Publicado: 25.01.2018
Justo antes de la hora oficial de check-out, decido (aunque con una lágrima en el ojo) continuar mi camino. Pero quizás el Parque Nacional Abel Tasman aproveche también su segunda oportunidad. En el camino, paso nuevamente por el Lago Rotoroa, que hace poco me recibió con mal tiempo. Hoy, el lago está bien concurrido. El muelle vacío de hace unos días está a reventar, al igual que el estacionamiento, y el constante zumbido de los enjambres de avispas llega nuevamente a mis oídos. Aunque el Lago Rotoroa se muestra de su mejor lado bajo el sol, no puede competir con el Lago Rotoiti, aunque ambos sean igualmente limpios y acogedores. Así que, después de tomar dos fotos, vuelvo a subirme al auto y sigo la carretera conocida hacia Motueka.
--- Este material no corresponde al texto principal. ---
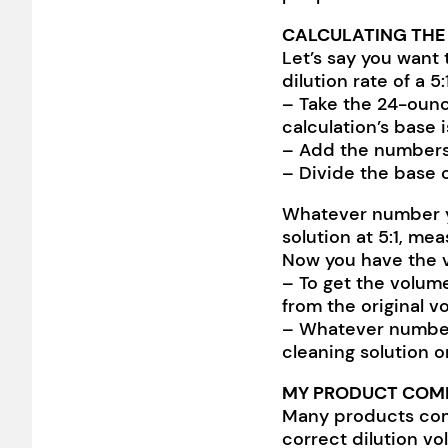
CALCULATING THE
Let’s say you want
dilution rate of a 5:
– Take the 24-ounce
calculation’s base 
– Add the numbers 5
– Divide the base o
Whatever number you 
solution at 5:1, me
Now you have the v
– To get the volume
from the original v
– Whatever number 
cleaning solution o
MY PRODUCT COMES
Many products come
correct dilution vo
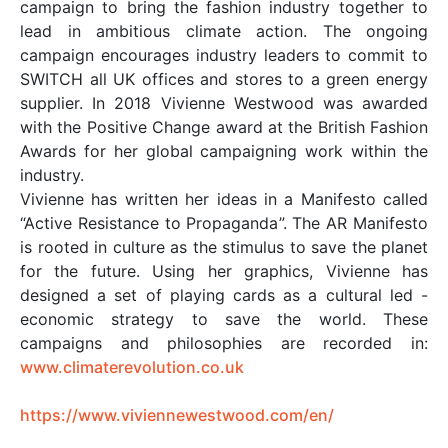
campaign to bring the fashion industry together to
lead in ambitious climate action. The ongoing
campaign encourages industry leaders to commit to
SWITCH all UK offices and stores to a green energy
supplier. In 2018 Vivienne Westwood was awarded
with the Positive Change award at the British Fashion
Awards for her global campaigning work within the
industry.
Vivienne has written her ideas in a Manifesto called
“Active Resistance to Propaganda”. The AR Manifesto
is rooted in culture as the stimulus to save the planet
for the future. Using her graphics, Vivienne has
designed a set of playing cards as a cultural led -
economic strategy to save the world. These
campaigns and philosophies are recorded in:
www.climaterevolution.co.uk
https://www.viviennewestwood.com/en/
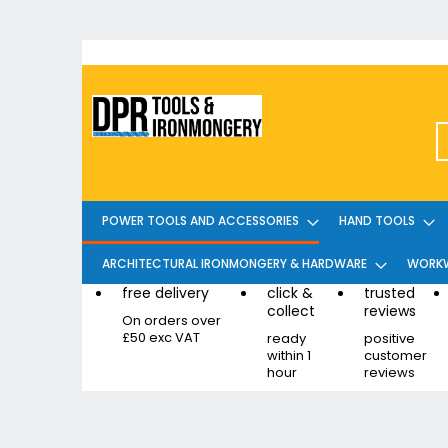
Skip
to
Content
POWER TOOLS AND ACCESSORIES
HAND TOOLS
ARCHITECTURAL IRONMONGERY & HARDWARE
WORKW
free delivery
click &
trusted
collect
reviews
On orders over
£50 exc VAT
ready
positive
within 1
customer
hour
reviews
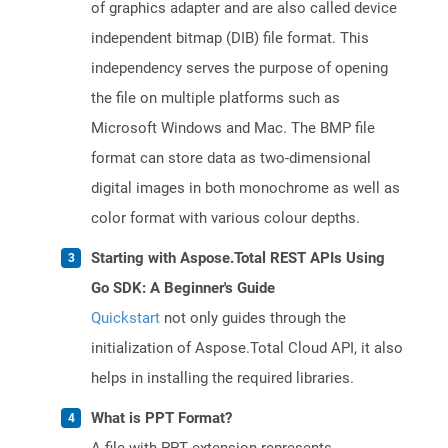
of graphics adapter and are also called device
independent bitmap (DIB) file format. This
independency serves the purpose of opening
the file on multiple platforms such as
Microsoft Windows and Mac. The BMP file
format can store data as two-dimensional
digital images in both monochrome as well as
color format with various colour depths.
Starting with Aspose.Total REST APIs Using
Go SDK: A Beginner's Guide
Quickstart
not only guides through the
initialization of Aspose.Total Cloud API, it also
helps in installing the required libraries.
What is PPT Format?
Por supuesto, aprovecho para parar de nuevo en el mirador Hope Saddle, que hoy ofrece una vista amplia y sin restricciones de la cadena montañosa.
Justo a la hora del almuerzo, llego al pueblito de Motueka, al que a pesar de varias visitas al Parque Nacional Abel Tasman no le había prestado atención. Hoy es día de mercado y, aunque ya se está acercando a su fin, consigo sin problemas seis empanadas rellenas y churros con salsa de caramelo. Pero desafortunadamente no se compara con mi primera explosión de sabor de churros en el mercado nocturno de Auckland.
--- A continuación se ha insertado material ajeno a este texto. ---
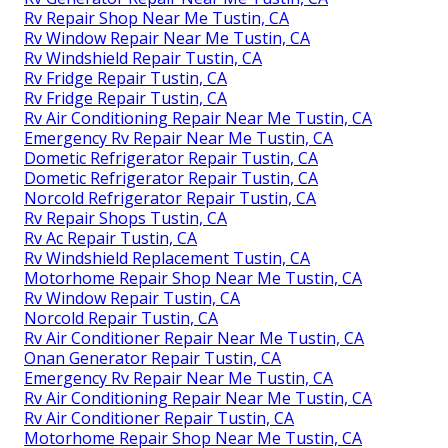
Rv Repair Shop Near Me Tustin, CA
Rv Window Repair Near Me Tustin, CA
Rv Windshield Repair Tustin, CA
Rv Fridge Repair Tustin, CA
Rv Fridge Repair Tustin, CA
Rv Air Conditioning Repair Near Me Tustin, CA
Emergency Rv Repair Near Me Tustin, CA
Dometic Refrigerator Repair Tustin, CA
Dometic Refrigerator Repair Tustin, CA
Norcold Refrigerator Repair Tustin, CA
Rv Repair Shops Tustin, CA
Rv Ac Repair Tustin, CA
Rv Windshield Replacement Tustin, CA
Motorhome Repair Shop Near Me Tustin, CA
Rv Window Repair Tustin, CA
Norcold Repair Tustin, CA
Rv Air Conditioner Repair Near Me Tustin, CA
Onan Generator Repair Tustin, CA
Emergency Rv Repair Near Me Tustin, CA
Rv Air Conditioning Repair Near Me Tustin, CA
Rv Air Conditioner Repair Tustin, CA
Motorhome Repair Shop Near Me Tustin, CA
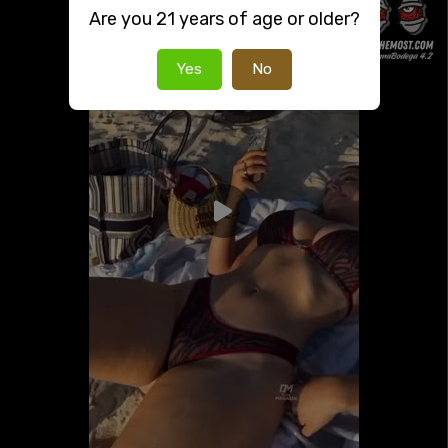
Are you 21 years of age or older?
Yes
No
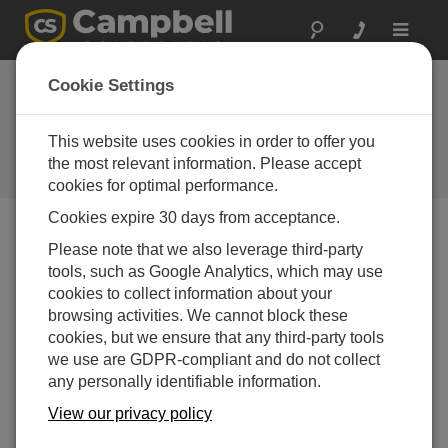
Toggle
navigat
RV50 Cellular
Cookie Settings
Gateway Available
Soon
This website uses cookies in order to offer you
the most relevant information. Please accept
Campbell Update 1st Quarter 2016
cookies for optimal performance.
Cookies expire 30 days from acceptance.
Please note that we also leverage third-party
Campbell Update 1st Quarter 2016
tools, such as Google Analytics, which may use
cookies to collect information about your
browsing activities. We cannot block these
cookies, but we ensure that any third-party tools
we use are GDPR-compliant and do not collect
any personally identifiable information.
View our privacy policy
Después del check-in en el hostal, decido dar un paseo por la ciudad que finalmente me lleva a la Sand Spit que se adentra en el mar, una duna de arena similar a Farewell Spit. Cruzo el agua tibia de la bañera y me siento en un trozo de madera flotante. Y aquí, por primera vez después de dos meses de estancia, experimento la sensación de haber llegado. Observo a una mujer que lanza palitos a su perro visiblemente feliz, que salta por las olas como un ciervo desbocado, y a una familia que deja que sus dos hijos lancen piedras sobre la superficie del agua. Tanto desenfado despierta nostalgia. Qué hermoso tendría que ser nadar en el mar después del trabajo o al menos pasear por su paseo marítimo y luego regresar a sus propias cuatro paredes. Porque en Nueva Zelanda no hay edificios de apartamentos, como en Alemania, donde suelen ser comunes (al menos no he visto ninguno y ya he recorrido bastante), lo que hace que las grandes ciudades se extiendan de manera interminable. Pero una cosa tienen casi todas en común: los inquilinos, principalmente los dueños de casas, viven en un edificio de una sola planta con garaje, cultivan un jardín o al menos tienen una zona de césped, que no rara vez está adornada con palmeras o (como en Motueka) limoneros. ¿Quién no desearía algo así en casa...? Cuando pienso en las muchas visitas a pisos en mi patria, que debes realizar junto con otros interesados, y apenas puedes permitirte pensar una noche más sobre la decisión... Además, Nueva Zelanda tiene una de las tasas de criminalidad más bajas del mundo, por lo que muchos graduados deciden hacer un año de trabajo y viaje en el otro lado del mundo. En el camino de regreso al hostal, de repente me entusiasma todo con la nueva sensación de euforia: los muchos pequeños y cuidados jardines, las hojas marchitas rojas de un arbusto, el canto único de los pájaros y hasta la joven que juega al golf sola con música clásica. Espero que esta euforia me acompañe por el resto de mi viaje.